[RINCIAN LATIHAN]: Temukan setiap baris di bawah ini yang memuat kata "MuckRack", lalu salin baris-baris itu.

[DATA YANG DIBERIKAN]:
┌──

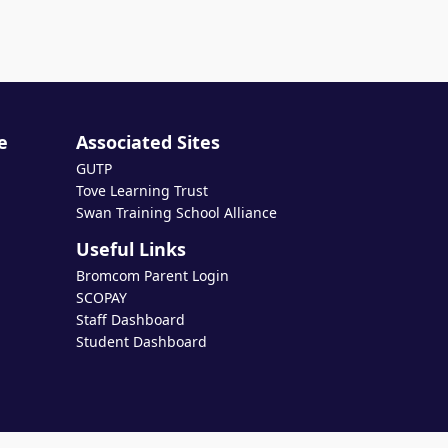
e
Associated Sites
GUTP
Tove Learning Trust
Swan Training School Alliance
Useful Links
Bromcom Parent Login
SCOPAY
Staff Dashboard
Student Dashboard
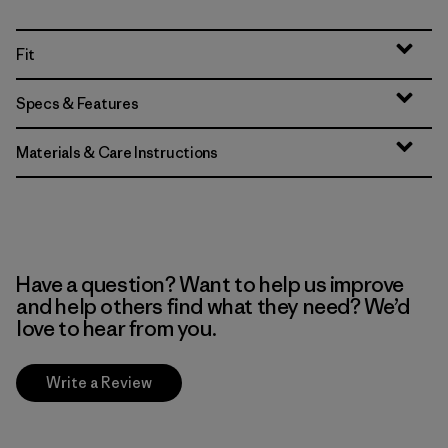
Fit
Specs & Features
Materials & Care Instructions
Have a question? Want to help us improve
and help others find what they need? We’d
love to hear from you.
Write a Review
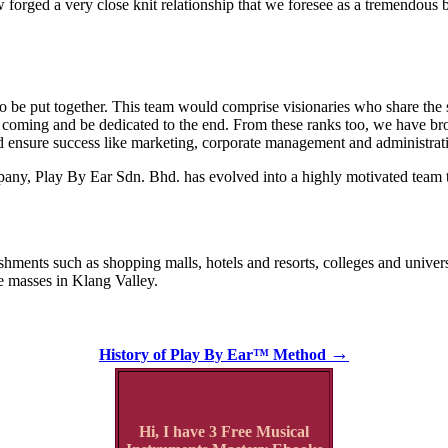
ged a very close knit relationship that we foresee as a tremendous b
 to be put together. This team would comprise visionaries who share the
s coming and be dedicated to the end. From these ranks too, we have br
uld ensure success like marketing, corporate management and administrat
any, Play By Ear Sdn. Bhd. has evolved into a highly motivated team tha
lishments such as shopping malls, hotels and resorts, colleges and unive
e masses in Klang Valley.
→
History of Play By Ear™ Method
Hi, I have 3 Free Musical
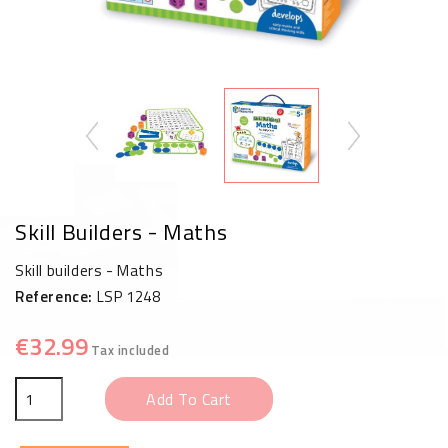
Skill Builders - Maths
Skill builders - Maths
Reference:
LSP 1248
€32.99
Tax included
Add To Cart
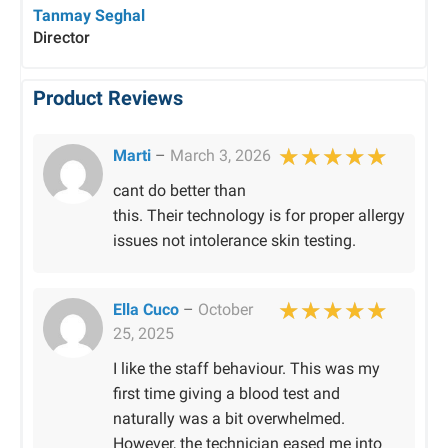
Tanmay Seghal
Director
Product Reviews
Marti
–
March 3, 2026
Rated
5
out of 
cant do better than
this. Their technology is for proper allergy
issues not intolerance skin testing.
Ella Cuco
–
October
25, 2025
Rated
5
out of 
I like the staff behaviour. This was my
first time giving a blood test and
naturally was a bit overwhelmed.
However, the technician eased me into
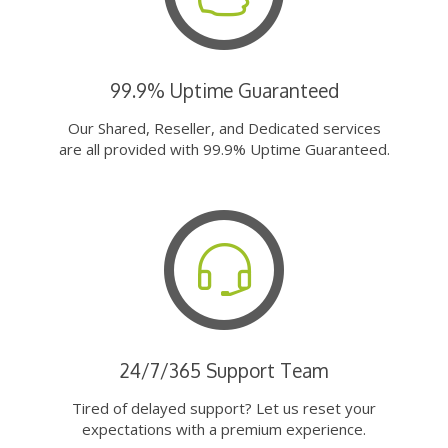
99.9% Uptime Guaranteed
Our Shared, Reseller, and Dedicated services
are all provided with 99.9% Uptime Guaranteed.
24/7/365 Support Team
Tired of delayed support? Let us reset your
expectations with a premium experience.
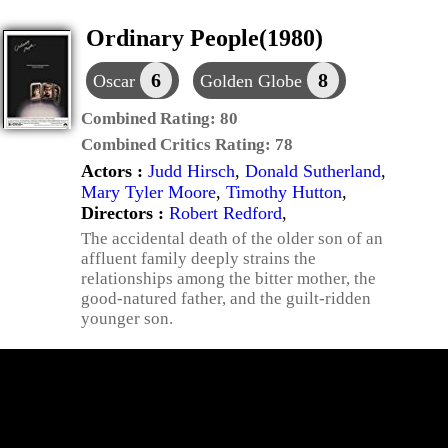
Ordinary People(1980)
6
8
Oscar
Golden Globe
Combined Rating:
80
Combined Critics Rating:
78
Actors :
Judd Hirsch
,
Donald Sutherland
,
Mary Tyler Moore
,
Timothy Hutton
,
Directors :
Robert Redford
,
The accidental death of the older son of an
affluent family deeply strains the
relationships among the bitter mother, the
good-natured father, and the guilt-ridden
younger son.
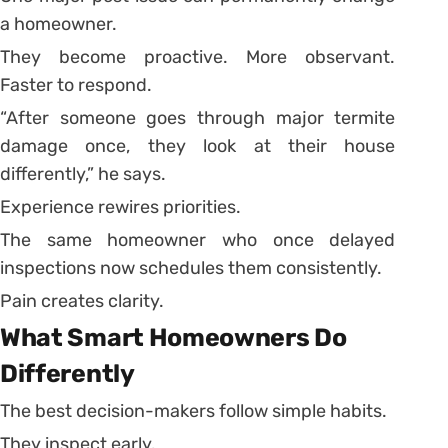
a homeowner.
They become proactive. More observant.
Faster to respond.
“After someone goes through major termite
damage once, they look at their house
differently,” he says.
Experience rewires priorities.
The same homeowner who once delayed
inspections now schedules them consistently.
Pain creates clarity.
What Smart Homeowners Do
Differently
The best decision-makers follow simple habits.
They inspect early.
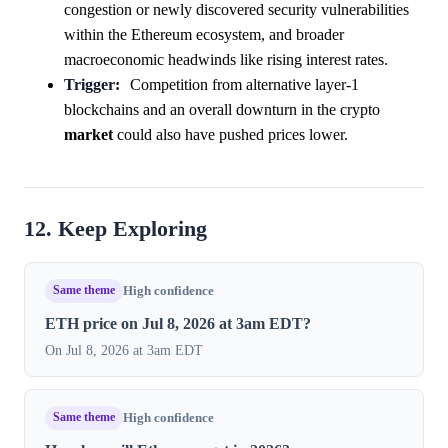
congestion or newly discovered security vulnerabilities
within the Ethereum ecosystem, and broader
macroeconomic headwinds like rising interest rates.
Trigger:
Competition from alternative layer-1
blockchains and an overall downturn in the crypto
market
could also have pushed prices lower.
12. Keep Exploring
Same theme
High confidence
ETH price on Jul 8, 2026 at 3am EDT?
On Jul 8, 2026 at 3am EDT
Same theme
High confidence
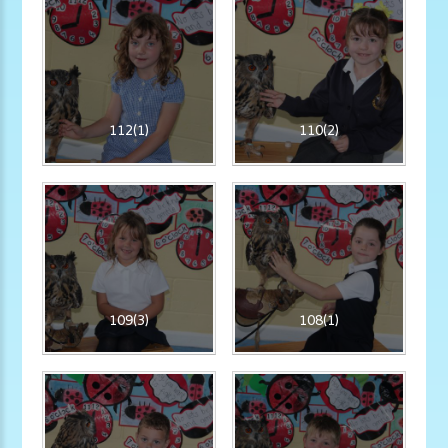
112(1)
110(2)
109(3)
108(1)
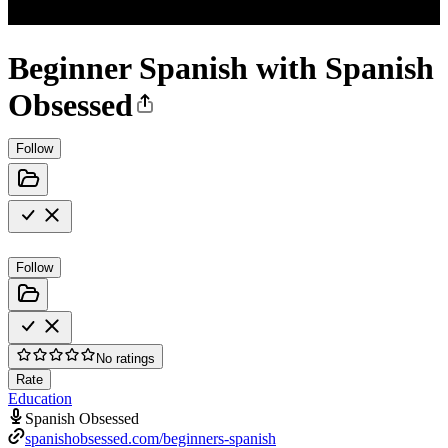
Beginner Spanish with Spanish
Obsessed
Follow
Follow
No ratings
Rate
Education
Spanish Obsessed
spanishobsessed.com/beginners-spanish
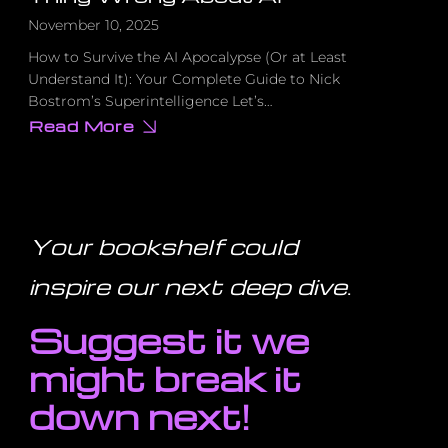
November 10, 2025
How to Survive the AI Apocalypse (Or at Least
Understand It): Your Complete Guide to Nick
Bostrom’s Superintelligence Let’s…
Read More
about
Your
Grandkids
Won’t
Exist
If
We
Get
Your bookshelf could
This
One
Thing
inspire our next deep dive
.
Wrong
About
AI
Suggest it we
might break it
down next!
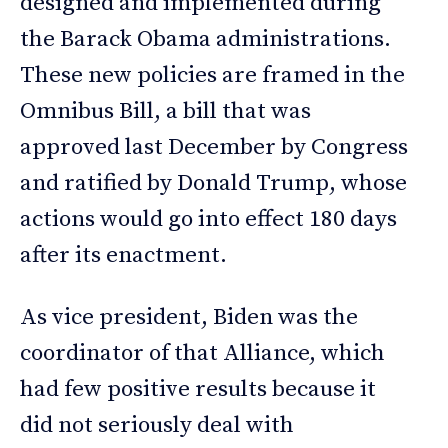
designed and implemented during
the Barack Obama administrations.
These new policies are framed in the
Omnibus Bill, a bill that was
approved last December by Congress
and ratified by Donald Trump, whose
actions would go into effect 180 days
after its enactment.
As vice president, Biden was the
coordinator of that Alliance, which
had few positive results because it
did not seriously deal with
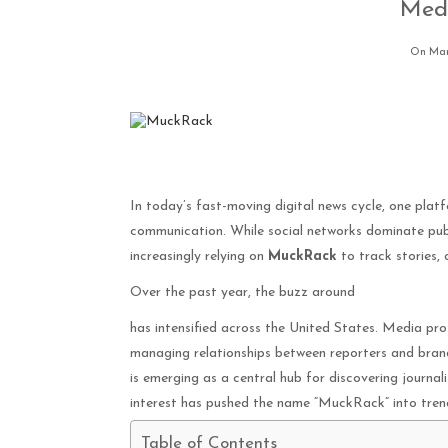
Medi
On Mar
In today’s fast-moving digital news cycle, one pla
communication. While social networks dominate publ
increasingly relying on
MuckRack
to track stories, 
Over the past year, the buzz around
has intensified across the United States. Media prof
managing relationships between reporters and bran
is emerging as a central hub for discovering journali
interest has pushed the name “MuckRack” into trend
Table of Contents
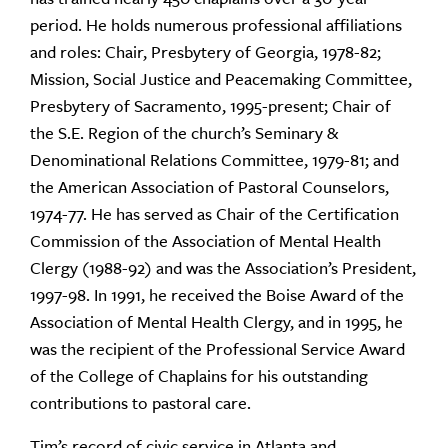
period. He holds numerous professional affiliations
and roles: Chair, Presbytery of Georgia, 1978-82;
Mission, Social Justice and Peacemaking Committee,
Presbytery of Sacramento, 1995-present; Chair of
the S.E. Region of the church’s Seminary &
Denominational Relations Committee, 1979-81; and
the American Association of Pastoral Counselors,
1974-77. He has served as Chair of the Certification
Commission of the Association of Mental Health
Clergy (1988-92) and was the Association’s President,
1997-98. In 1991, he received the Boise Award of the
Association of Mental Health Clergy, and in 1995, he
was the recipient of the Professional Service Award
of the College of Chaplains for his outstanding
contributions to pastoral care.
Tim’s record of civic service in Atlanta and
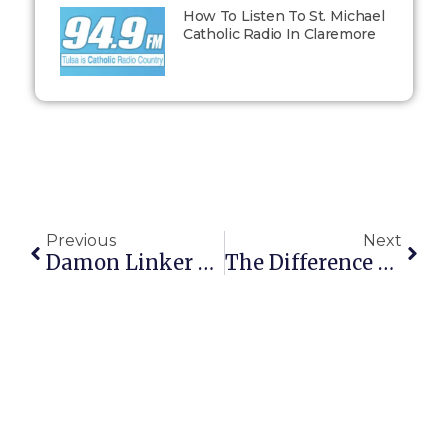
How To Listen To St. Michael
Catholic Radio In Claremore
Previous
Next
Damon Linker Tries To Warn That Making Consent The Sole Criterion Of The Good Will Lead To Incest
The Difference Between Colbert And O’Reilly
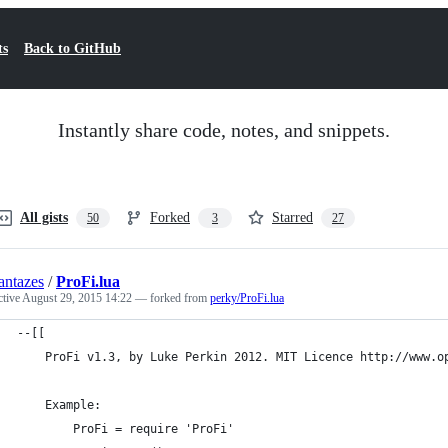
ts
Back to GitHub
Instantly share code, notes, and snippets.
All gists
Forked
Starred
50
3
27
ntazes
/
ProFi.lua
ctive
August 29, 2015 14:22
— forked from
perky/ProFi.lua
--[[
	ProFi v1.3, by Luke Perkin 2012. MIT Licence http://www.o
	Example:
		ProFi = require 'ProFi'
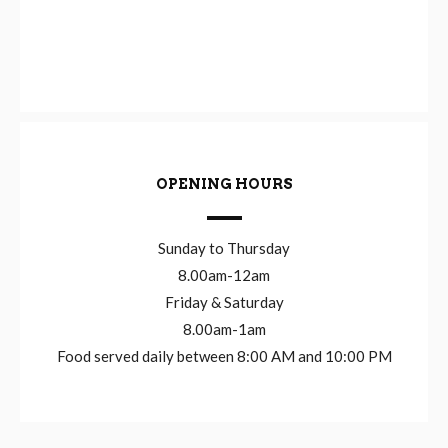
OPENING HOURS
Sunday to Thursday
8.00am-12am
Friday & Saturday
8.00am-1am
Food served daily between 8:00 AM and 10:00 PM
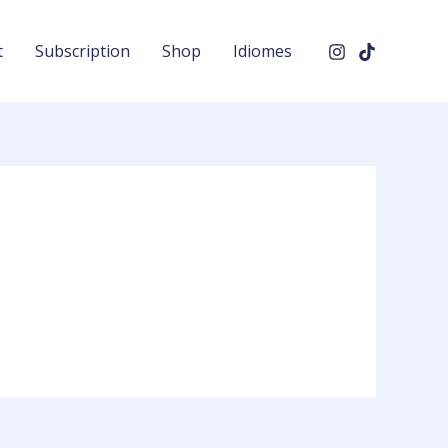
t
Subscription
Shop
Idiomes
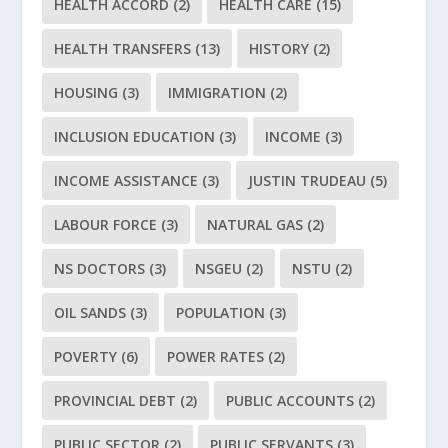
HEALTH ACCORD
(2)
HEALTH CARE
(15)
HEALTH TRANSFERS
(13)
HISTORY
(2)
HOUSING
(3)
IMMIGRATION
(2)
INCLUSION EDUCATION
(3)
INCOME
(3)
INCOME ASSISTANCE
(3)
JUSTIN TRUDEAU
(5)
LABOUR FORCE
(3)
NATURAL GAS
(2)
NS DOCTORS
(3)
NSGEU
(2)
NSTU
(2)
OIL SANDS
(3)
POPULATION
(3)
POVERTY
(6)
POWER RATES
(2)
PROVINCIAL DEBT
(2)
PUBLIC ACCOUNTS
(2)
PUBLIC SECTOR
(2)
PUBLIC SERVANTS
(3)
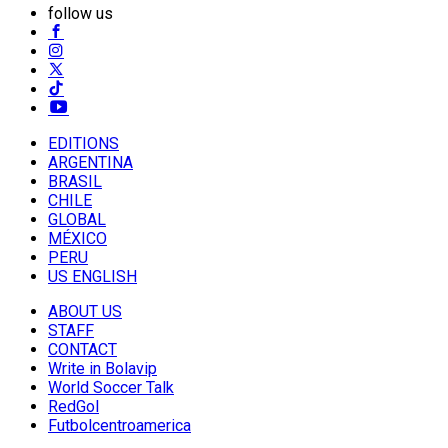
follow us
EDITIONS
ARGENTINA
BRASIL
CHILE
GLOBAL
MÉXICO
PERU
US ENGLISH
ABOUT US
STAFF
CONTACT
Write in Bolavip
World Soccer Talk
RedGol
Futbolcentroamerica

└──

[JAWABAN TUGAS]:
MuckRack
interest has pushed the name “MuckRack” into trend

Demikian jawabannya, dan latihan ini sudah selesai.